Determining the amount of personal property insurance you need presents a challenge if you’ve lived in your home for many years and never considered it. First-time buyers might notice it’s less of a challenge as most of their belongings are new, and they’re able to start fresh and correctly from the beginnings. Home and contents insurance is the most important purchase any new homeowner makes aside from purchasing their new home. It’s financial protection for the homeowner. It allows homeowners to repair or replace their home in case of disaster, and it allows homeowners to replace any personal belongings lost, destroyed, or stolen in a disaster or robbery.
It’s imperative homeowners looking for a home and contents insurance policy understand precisely the dollar amount of their belongings. Assuming the value isn’t enough, and not taking the time to understand personal property coverage limits is devastating when the mistake is realized too late. Now is the time to sit down and figure out the value of all your personal belongings, what your home and content insurance covers, and make any changes necessary.
Your home and contents insurance by Youi policy probably covers personal property worth approximately 50% of the cost of your home. It’s the standard policy amount for most insurance companies. If your home is worth $500,000, you might feel confident in personal property protection up to $250,000. However, there are additional limits in place. Many insurance policies with standard coverage only cover specific items to a certain dollar amount. While your entire personal property coverage on your home and contents insurance policy might cover you to a quarter million dollars, it might include stipulations that only cover jewelry up to $2,500.
Homeowners with valuable jewels aren’t going to see any benefit to a policy like this one, and changing the policy is a must. It does increase the cost of home and contents insurance to add a policy for additional coverage for specific items, but that cost is insignificant compared to the cost of replacing expensive items out-of-pocket when insurance limits the payout.
Estimating Personal Property Value
Whether you already have a home and contents insurance policy or you’re shopping for one now that you have a new home, it’s time to estimate the value of your personal property. Guessing isn’t the most accurate manner of doing this. It’s time-consuming, but the process is worth it. It’s going to entail the following:
– Checklist of all personal items
– Notation of exceptionally valuable items
– Cost of each item you own
– Date of purchase of each item you own
– Receipts for all items you own
Challenges occur when you’ve lived in your home for a while and find you haven’t receipts for electronics, furniture, and other items you’ve purchased throughout the years. You’ll just do your best to estimate the price of these items. Start with a pen and paper, and go through your home writing down everything. You don’t have to write down every photo frame, every pen and every knick-knack. Inexpensive items such as holiday décor and little things of that nature can be estimated.
It’s the expensive items you should be concerned with. Write down the size, type, brand, and serial numbers of all electronics. Write down the serial numbers, designers, and names of each high-end handbag or pair of shoes you own. The same goes for designer clothes. While a dress from the local department store you paid $30 for won’t increase in value, a Gucci dress either won’t lose its value or could increase as it closes in on becoming a vintage piece.

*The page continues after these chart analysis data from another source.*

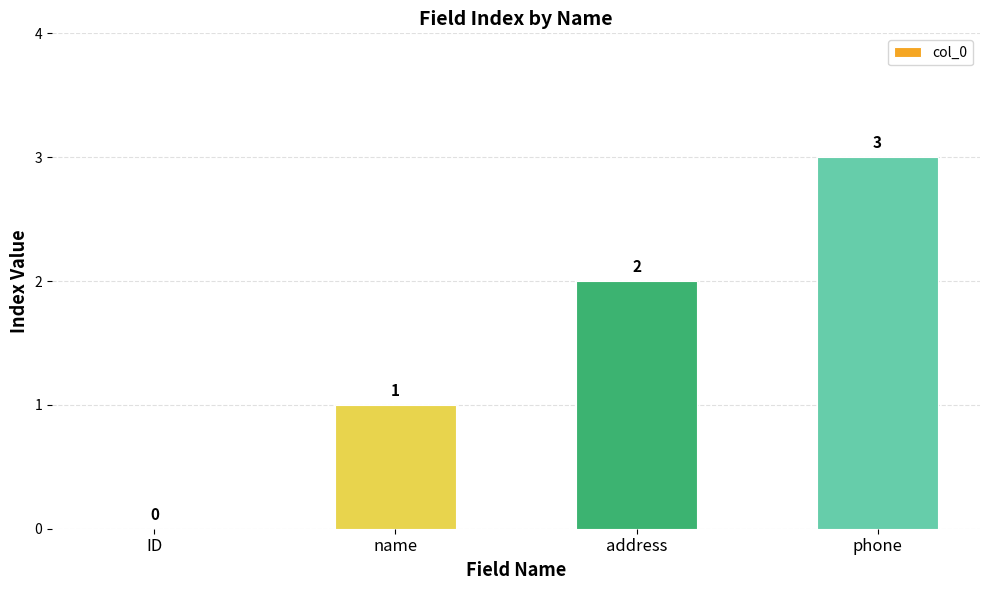

The value at address is 3. True or false?

False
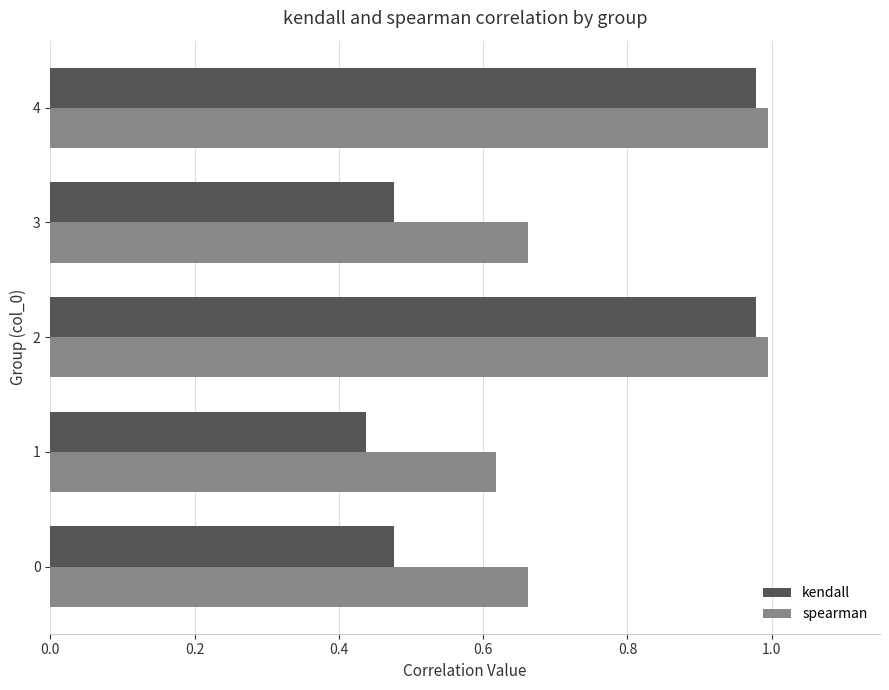

List the series in order of their peak value, highest first.

spearman, kendall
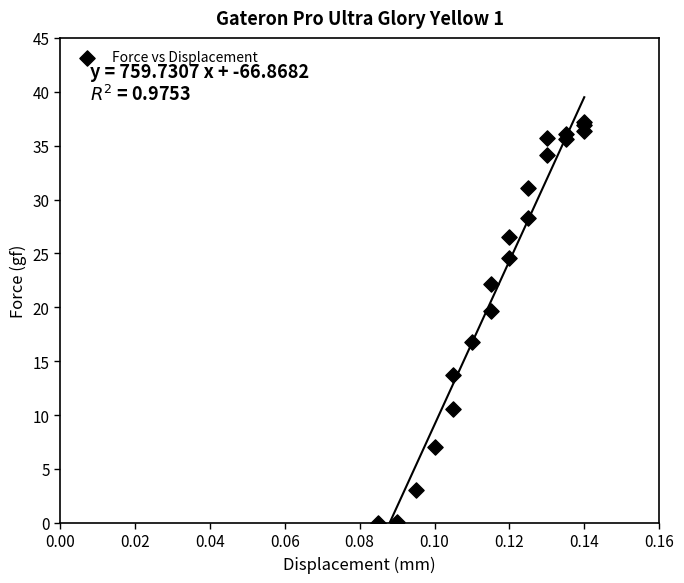

What Y value in the scatter plot is closest to 18?

16.8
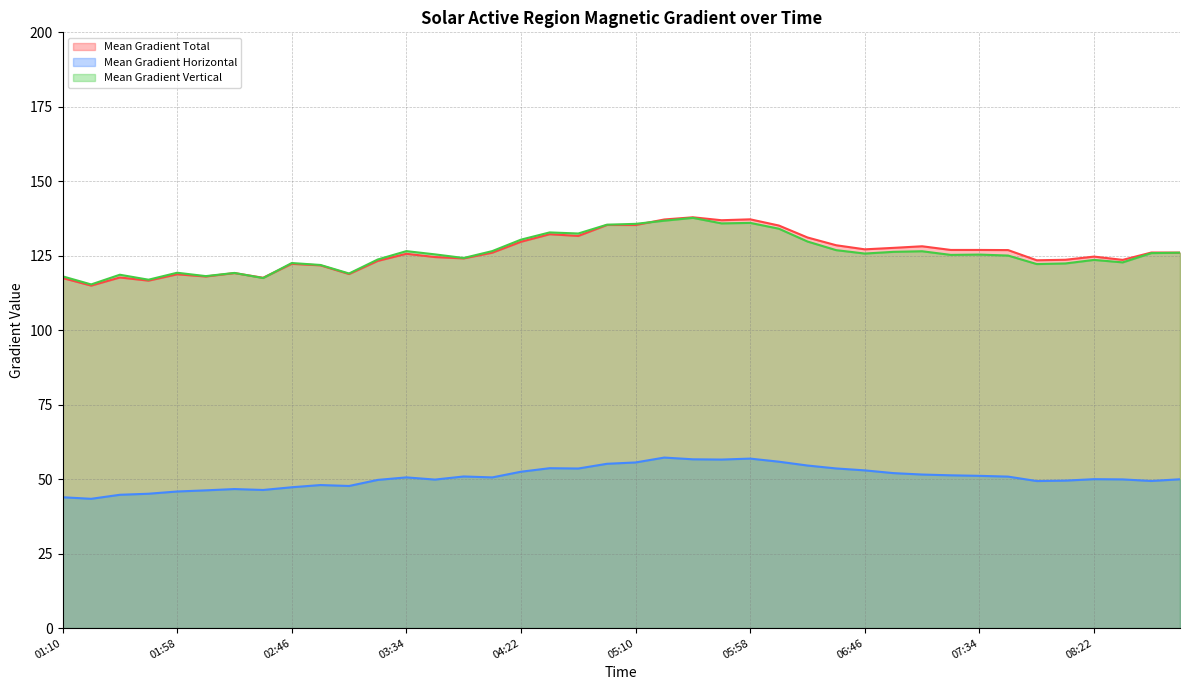

The Mean Gradient Vertical series shows 122.4 at 2011/02/17 08:10. True or false?

True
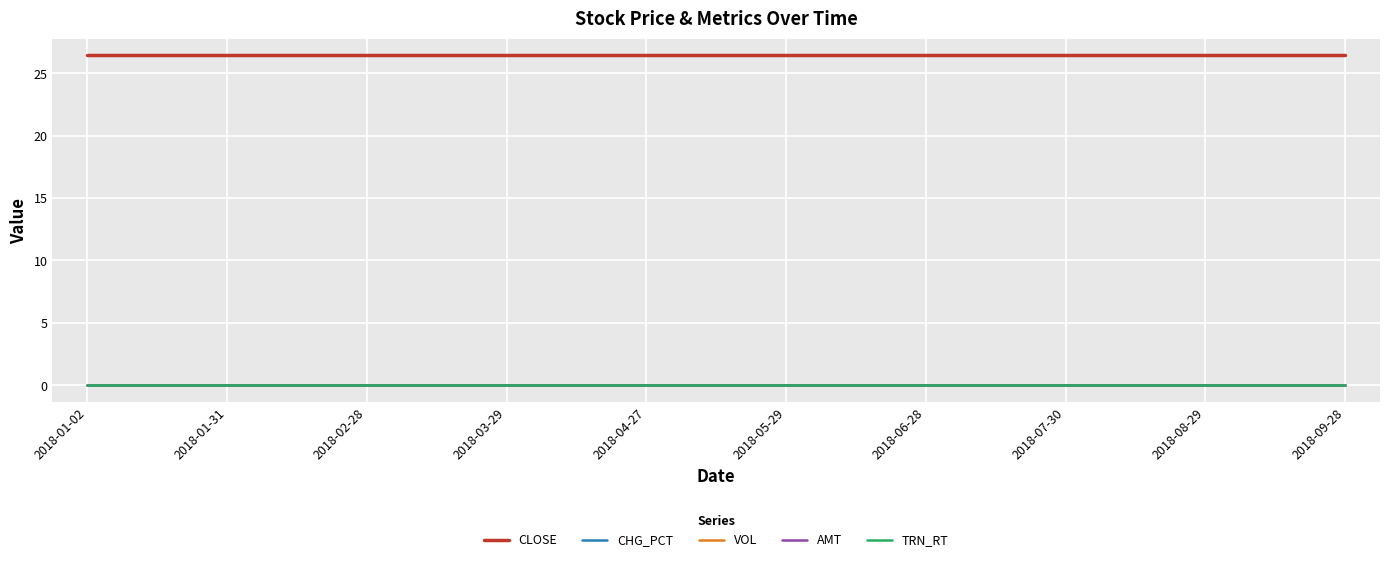

True or false: TRN_RT has more than 2 points higher than both neighbors.

False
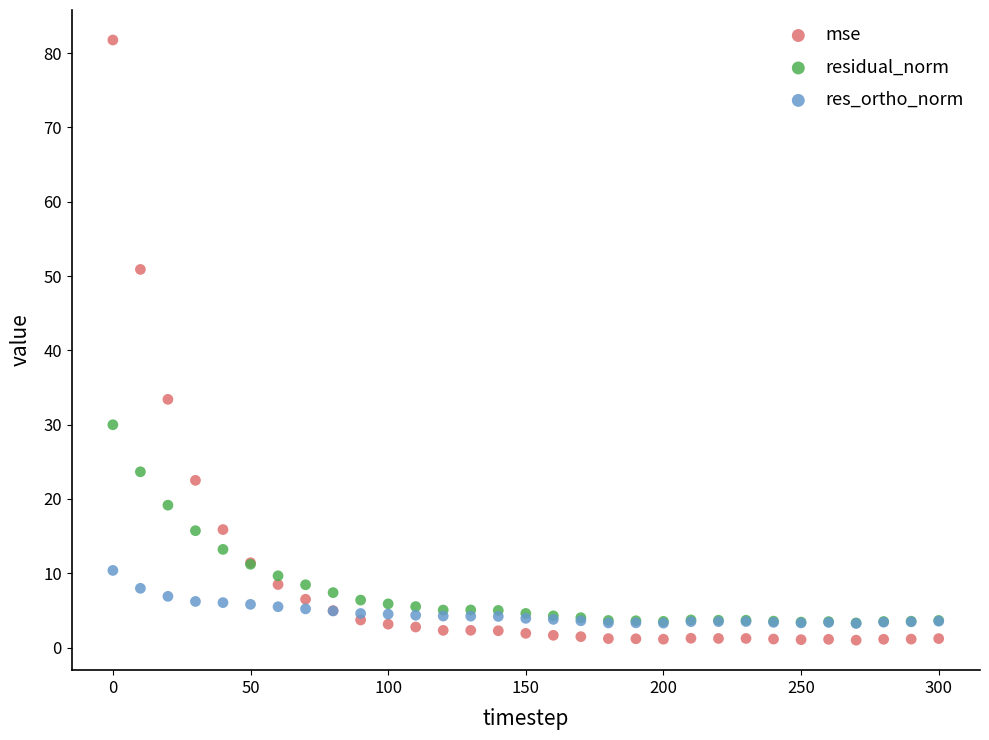

In the mse series, what Y value is closest to 41?

33.4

Note your jewels, your furniture, artwork, antiques, designer dishes and furniture, and anything else of exceptional value. You’ll want to note your outdoor equipment and appliances, too. They’re expensive and worth a substantial amount of money, and you’ll want your home and contents insurance to cover these items.
If you have receipts, include them with the inventory list you’ve accumulated. Take photos of each item and keep them with your inventory list. Place all of these in a safe location, such as on a secure web portal, a fireproof safe, or your bank’s safety deposit box. They’ll help significantly in case of an emergency.
Once you have an inventory list of all the things you own in your home, you should adequately estimate the cost of each. The total might just surprise you. Years of making purchases might not seem expensive as you make them, but they add up quite fast.
If your current home and contents insurance policy doesn’t cover the cost of your personal property, call to make changes. You can shop around for a new home and contents insurance policy to find better rates, or to find better coverage. Knowing your home and contents insurance is up-to-date and accurate in terms of your home’s value and the value of your personal property is priceless when disaster strikes.